You can chart your progress and it is wonderful how quickly that large word limit can be realised.
Remember there is a 50,000 word limit on masters and a 100,000 word limit on doctoral theses. Bear in mind that these are upper limits. The thesis should only be as long as necessary. Examiners complain about lengthy theses, but never about short ones.
Writing is a major means of knowing what we think. This is because writing captures our thinking. If we don't write our thoughts down we risk them going around in our heads and not advancing anywhere. An argument must advance logically throughout your document. Most of us can only take an argument further through writing it down, analysing it, thinking further beyond it and writing this all down as we go.
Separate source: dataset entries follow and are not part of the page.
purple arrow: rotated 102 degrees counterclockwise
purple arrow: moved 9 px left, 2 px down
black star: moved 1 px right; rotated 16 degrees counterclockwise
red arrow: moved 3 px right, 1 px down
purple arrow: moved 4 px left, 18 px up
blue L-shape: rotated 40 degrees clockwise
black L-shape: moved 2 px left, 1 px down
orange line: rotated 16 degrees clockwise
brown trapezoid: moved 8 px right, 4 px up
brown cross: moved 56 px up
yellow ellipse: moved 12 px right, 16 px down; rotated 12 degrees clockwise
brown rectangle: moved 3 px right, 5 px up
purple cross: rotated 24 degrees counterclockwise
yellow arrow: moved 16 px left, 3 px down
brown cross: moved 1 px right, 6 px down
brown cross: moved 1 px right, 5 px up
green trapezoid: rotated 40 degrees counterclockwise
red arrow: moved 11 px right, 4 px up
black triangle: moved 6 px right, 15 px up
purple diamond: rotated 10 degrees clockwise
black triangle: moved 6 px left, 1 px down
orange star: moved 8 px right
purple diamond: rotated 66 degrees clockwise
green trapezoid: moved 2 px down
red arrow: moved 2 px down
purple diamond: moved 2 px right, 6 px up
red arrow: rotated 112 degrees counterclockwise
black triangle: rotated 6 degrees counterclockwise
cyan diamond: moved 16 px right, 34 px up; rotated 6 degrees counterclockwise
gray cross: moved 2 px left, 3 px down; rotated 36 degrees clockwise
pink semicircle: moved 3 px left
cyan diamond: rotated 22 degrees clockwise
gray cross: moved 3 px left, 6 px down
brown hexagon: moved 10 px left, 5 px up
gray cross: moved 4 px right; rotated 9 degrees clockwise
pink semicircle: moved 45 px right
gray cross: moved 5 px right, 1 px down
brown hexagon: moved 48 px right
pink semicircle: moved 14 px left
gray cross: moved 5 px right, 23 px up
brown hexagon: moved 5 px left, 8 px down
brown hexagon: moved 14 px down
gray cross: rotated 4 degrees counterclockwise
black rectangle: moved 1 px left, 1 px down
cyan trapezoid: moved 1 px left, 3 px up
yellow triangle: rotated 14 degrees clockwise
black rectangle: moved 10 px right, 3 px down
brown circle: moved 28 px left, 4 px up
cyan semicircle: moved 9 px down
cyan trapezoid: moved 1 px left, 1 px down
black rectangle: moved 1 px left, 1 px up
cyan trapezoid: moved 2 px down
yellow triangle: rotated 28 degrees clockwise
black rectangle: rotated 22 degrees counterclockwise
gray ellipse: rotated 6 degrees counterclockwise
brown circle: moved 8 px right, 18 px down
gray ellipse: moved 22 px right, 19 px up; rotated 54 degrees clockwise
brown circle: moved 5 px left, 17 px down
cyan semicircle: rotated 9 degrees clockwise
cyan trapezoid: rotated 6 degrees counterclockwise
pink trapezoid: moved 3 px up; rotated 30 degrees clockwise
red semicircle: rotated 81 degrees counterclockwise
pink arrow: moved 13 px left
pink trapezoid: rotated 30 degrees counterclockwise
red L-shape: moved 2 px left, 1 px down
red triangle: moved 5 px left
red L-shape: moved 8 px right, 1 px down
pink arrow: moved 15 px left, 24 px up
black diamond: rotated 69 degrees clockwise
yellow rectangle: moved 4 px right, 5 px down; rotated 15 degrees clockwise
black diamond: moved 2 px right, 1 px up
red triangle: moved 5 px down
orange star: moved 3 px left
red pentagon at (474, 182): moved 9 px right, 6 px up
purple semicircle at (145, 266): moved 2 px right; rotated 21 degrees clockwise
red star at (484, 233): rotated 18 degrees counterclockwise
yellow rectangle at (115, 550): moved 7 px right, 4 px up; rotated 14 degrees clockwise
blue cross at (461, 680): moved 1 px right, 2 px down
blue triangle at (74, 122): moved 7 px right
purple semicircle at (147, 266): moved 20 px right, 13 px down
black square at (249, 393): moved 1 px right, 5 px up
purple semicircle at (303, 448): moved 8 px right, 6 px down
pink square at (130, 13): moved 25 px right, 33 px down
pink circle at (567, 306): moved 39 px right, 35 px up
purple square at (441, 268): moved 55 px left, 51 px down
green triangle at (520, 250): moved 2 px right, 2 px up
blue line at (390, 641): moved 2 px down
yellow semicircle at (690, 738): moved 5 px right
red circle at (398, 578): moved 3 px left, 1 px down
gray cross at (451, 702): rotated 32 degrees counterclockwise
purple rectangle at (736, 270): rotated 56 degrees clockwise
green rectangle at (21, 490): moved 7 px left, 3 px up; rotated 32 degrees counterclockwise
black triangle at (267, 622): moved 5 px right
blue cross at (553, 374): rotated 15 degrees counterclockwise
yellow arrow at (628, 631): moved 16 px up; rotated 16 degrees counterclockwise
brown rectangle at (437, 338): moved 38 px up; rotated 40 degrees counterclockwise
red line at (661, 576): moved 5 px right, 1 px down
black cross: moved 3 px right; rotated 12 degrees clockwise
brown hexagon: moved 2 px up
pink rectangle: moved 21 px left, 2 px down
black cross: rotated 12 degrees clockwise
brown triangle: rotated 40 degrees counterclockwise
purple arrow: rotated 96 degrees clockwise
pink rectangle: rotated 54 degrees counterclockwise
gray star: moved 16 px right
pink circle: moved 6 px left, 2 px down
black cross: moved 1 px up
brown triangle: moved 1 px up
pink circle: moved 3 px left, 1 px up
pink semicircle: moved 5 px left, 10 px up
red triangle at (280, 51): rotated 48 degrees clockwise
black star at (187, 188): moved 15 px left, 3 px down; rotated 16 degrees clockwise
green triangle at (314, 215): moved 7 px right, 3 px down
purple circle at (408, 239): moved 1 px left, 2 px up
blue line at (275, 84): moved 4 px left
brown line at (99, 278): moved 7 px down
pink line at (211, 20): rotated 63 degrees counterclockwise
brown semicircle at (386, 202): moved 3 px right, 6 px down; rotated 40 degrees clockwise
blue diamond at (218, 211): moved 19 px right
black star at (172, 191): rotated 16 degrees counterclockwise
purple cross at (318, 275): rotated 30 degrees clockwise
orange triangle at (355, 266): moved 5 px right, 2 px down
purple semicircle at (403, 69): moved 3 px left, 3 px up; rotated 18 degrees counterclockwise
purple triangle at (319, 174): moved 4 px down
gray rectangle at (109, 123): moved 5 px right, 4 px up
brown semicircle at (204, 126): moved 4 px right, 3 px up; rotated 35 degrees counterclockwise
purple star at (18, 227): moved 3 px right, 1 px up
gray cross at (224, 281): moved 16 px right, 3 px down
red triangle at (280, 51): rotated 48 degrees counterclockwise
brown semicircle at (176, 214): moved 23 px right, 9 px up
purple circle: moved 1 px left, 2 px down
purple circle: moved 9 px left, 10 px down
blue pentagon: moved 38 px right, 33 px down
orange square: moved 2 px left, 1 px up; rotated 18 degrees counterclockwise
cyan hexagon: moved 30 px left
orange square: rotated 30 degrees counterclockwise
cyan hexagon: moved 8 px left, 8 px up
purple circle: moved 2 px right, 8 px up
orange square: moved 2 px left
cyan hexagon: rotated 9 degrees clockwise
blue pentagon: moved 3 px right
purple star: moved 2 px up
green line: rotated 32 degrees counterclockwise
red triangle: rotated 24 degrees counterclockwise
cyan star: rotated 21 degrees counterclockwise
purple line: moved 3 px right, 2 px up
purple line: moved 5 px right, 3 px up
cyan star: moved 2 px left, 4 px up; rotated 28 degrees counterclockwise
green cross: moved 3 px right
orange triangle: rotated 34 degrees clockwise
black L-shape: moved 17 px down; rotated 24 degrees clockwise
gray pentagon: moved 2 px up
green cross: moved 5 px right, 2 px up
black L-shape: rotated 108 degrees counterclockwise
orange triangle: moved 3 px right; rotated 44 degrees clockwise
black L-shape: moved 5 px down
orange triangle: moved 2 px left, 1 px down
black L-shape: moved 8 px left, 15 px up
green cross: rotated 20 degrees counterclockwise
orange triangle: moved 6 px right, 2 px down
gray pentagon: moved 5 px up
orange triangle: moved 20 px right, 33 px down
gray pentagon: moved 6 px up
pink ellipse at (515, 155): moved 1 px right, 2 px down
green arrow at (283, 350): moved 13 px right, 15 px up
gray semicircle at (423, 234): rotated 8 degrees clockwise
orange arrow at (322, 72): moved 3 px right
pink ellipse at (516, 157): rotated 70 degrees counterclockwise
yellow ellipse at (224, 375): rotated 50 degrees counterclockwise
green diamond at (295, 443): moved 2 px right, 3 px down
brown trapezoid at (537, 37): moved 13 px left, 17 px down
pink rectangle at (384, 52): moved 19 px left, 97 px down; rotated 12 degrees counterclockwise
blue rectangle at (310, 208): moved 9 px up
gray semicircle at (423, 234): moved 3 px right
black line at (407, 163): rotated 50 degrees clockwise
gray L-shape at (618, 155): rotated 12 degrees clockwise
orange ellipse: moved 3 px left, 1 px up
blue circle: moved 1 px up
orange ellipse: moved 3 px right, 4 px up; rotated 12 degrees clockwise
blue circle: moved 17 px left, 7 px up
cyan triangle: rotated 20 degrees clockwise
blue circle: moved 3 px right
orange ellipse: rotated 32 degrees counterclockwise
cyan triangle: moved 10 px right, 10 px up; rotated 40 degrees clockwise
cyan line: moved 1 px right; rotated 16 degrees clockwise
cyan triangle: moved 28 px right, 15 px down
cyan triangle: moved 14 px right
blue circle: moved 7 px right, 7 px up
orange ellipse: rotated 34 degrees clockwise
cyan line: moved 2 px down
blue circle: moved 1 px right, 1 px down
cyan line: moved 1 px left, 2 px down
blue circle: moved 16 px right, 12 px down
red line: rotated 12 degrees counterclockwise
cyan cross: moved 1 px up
So, regardless of what discipline you are in, we recommend that you write constantly - not just formally, but informally as well.
Keep a journal and write down your thoughts daily. Insights on your topic will occur at quiet moments; always write these down. Another huge advantage of doing this is to reduce anxiety. The idea is that you have been writing informally around and about your topic for so long that the formal thesis writing becomes a natural extension of the thinking process and not a huge barrier producing fear and dread.
We often don't know exactly what we are arguing until we have written the document. That is fine, as long as you then go back and redraft your introduction or whatever you need to do by way of editing. Many people write their introduction last because they feel they can't fully 'know' their thinking until they have written it.
Critical thinking is another important skill you need to be developing and incorporating into your written work. A way of developing a critique of a text is to ask questions of the text. In answering these questions you will articulate insights about the text.
It is very important to work out your position in relation to the texts you are reading. This is called being self-reflexive and, particularly in the arts or social sciences, this is well regarded. Being critical of what you are reading - this means seeing both the positives as well as the negatives - is part of your studies and it is expected that you will develop critical thinking through your engagement with your academic work. You should try to include your observations or insights about a particular text into your literature review and throughout your thesis.
Writing in an academic style does not mean writing to impress but, rather, writing to clearly and accurately communicate your message. However, at postgraduate level, mastery of the language of your discipline is, of course, expected, so you have a dual responsibility - to use the language of your discipline accurately but in a clear, concise way.
We have looked at the importance of developing a thesis statement and articulating an argument throughout your document. We have also mentioned the form of the document. What you now need to do is to signpost your argument or logical structure throughout the document, and to make your work clear and accessible to your readers.
Another essential requirement is the acknowledgement of every source that has contributed to your thinking and to the writing of your thesis. This is done through referencing.
Your attribution of sources for your thesis must be beyond reproach, because failure to reference suggests plagiarism and that can be grounds for failure. Make sure you check with your supervisor or your Faculty HDR coordinator as to the style of referencing which is required for your discipline and check with your faculty for more specific style guidelines for your thesis.
Researching and writing a thesis can be very challenging but ultimately rewarding as it gives you the opportunity to really engage deeply with your subject matter and discover new knowledge.